日本の水は、基本的に軟水である。軟水はミネラルの含有量が少ない、クセのない水だ。硬度120mg以下のものを軟水と呼ぶが、飲んでおいしいのは20mg以上のものだろう。紅茶もいろいろ試したが、硬度20mgの水では味のバランスが悪くなることもある。硬度100mg以上になるとこれまたバランスが悪くなる。紅茶によっても多少違ってくるのだが、ダージリン紅茶をストレートで味わうなら、硬度20mg〜100mgの水でなくてはならず、硬度40mg〜60mgがベストではないかと思う。phも7ぐらいの中性がいい。ダージリン紅茶の持つ香り・渋み・苦味・甘み、そしてコクがバランスよく抽出される。

で、日本の水道水の硬度であるが、じつは40mg〜60mgの硬度の地域がほとんど。例外は沖縄本島の一部(硬度が高い)、名古屋、広島(低い20mg)、そして山がちな地域(低い)など。水道水をちゃんと浄化して塩素や毒素を取り除けば、かなり理想的な紅茶用の水になるのである。

────────

• _指示 A_:
水の硬度についての文章では、ダージリン紅茶をストレートで味わう場合、最もよいとされる水の硬度はどれくらいですか。
• _指示 B_:
水の硬度についての文章のうち、「日本の水は、基本的に軟水であ」から「な紅茶用の水になるのである。」までのすべてを、一字も変えずに書き写して返してください。

要素境界の記録:
────────

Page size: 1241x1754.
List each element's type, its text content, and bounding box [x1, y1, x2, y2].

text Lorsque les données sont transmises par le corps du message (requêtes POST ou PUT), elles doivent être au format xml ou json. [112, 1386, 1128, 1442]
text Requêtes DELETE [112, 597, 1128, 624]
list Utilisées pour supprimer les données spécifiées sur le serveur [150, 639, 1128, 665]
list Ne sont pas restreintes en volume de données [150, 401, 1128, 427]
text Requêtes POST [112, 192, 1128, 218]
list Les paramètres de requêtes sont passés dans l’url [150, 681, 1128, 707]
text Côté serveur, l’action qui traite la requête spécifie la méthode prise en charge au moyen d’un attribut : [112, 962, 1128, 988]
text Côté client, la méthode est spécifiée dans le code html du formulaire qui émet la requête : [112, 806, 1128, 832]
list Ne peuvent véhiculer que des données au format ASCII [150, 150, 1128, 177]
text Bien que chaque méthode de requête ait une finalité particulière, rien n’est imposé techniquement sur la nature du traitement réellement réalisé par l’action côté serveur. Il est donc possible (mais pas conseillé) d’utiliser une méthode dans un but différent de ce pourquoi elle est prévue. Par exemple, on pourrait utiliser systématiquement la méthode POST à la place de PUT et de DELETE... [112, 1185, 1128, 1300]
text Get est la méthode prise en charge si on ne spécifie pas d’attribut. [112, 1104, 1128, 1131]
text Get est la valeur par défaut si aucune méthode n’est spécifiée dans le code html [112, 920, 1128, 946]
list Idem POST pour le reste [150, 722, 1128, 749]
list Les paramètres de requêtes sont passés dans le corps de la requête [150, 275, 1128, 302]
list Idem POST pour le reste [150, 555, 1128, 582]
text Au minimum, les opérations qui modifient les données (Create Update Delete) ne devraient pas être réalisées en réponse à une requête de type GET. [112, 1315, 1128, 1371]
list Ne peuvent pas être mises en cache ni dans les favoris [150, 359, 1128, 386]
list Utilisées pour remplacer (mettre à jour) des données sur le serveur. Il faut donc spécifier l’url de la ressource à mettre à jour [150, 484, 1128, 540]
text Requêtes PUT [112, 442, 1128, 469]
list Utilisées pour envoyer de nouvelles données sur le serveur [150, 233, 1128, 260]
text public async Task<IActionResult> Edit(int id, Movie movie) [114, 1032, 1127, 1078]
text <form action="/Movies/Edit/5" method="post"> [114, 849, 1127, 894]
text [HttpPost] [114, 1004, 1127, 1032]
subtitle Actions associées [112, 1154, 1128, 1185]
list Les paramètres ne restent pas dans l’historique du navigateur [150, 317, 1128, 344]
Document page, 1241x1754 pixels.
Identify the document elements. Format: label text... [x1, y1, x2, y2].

────────

• _解答全文 A_:
硬度40mg〜60mgです。

• _解答全文 B_:
日本の水は、基本的に軟水である。軟水はミネラルの含有量が少ない、クセのない水だ。硬度120mg以下のものを軟水と呼ぶが、飲んでおいしいのは20mg以上のものだろう。紅茶もいろいろ試したが、硬度20mgの水では味のバランスが悪くなることもある。硬度100mg以上になるとこれまたバランスが悪くなる。紅茶によっても多少違ってくるのだが、ダージリン紅茶をストレートで味わうなら、硬度20mg〜100mgの水でなくてはならず、硬度40mg〜60mgがベストではないかと思う。phも7ぐらいの中性がいい。ダージリン紅茶の持つ香り・渋み・苦味・甘み、そしてコクがバランスよく抽出される。

で、日本の水道水の硬度であるが、じつは40mg〜60mgの硬度の地域がほとんど。例外は沖縄本島の一部(硬度が高い)、名古屋、広島(低い20mg)、そして山がちな地域(低い)など。水道水をちゃんと浄化して塩素や毒素を取り除けば、かなり理想的な紅茶用の水になるのである。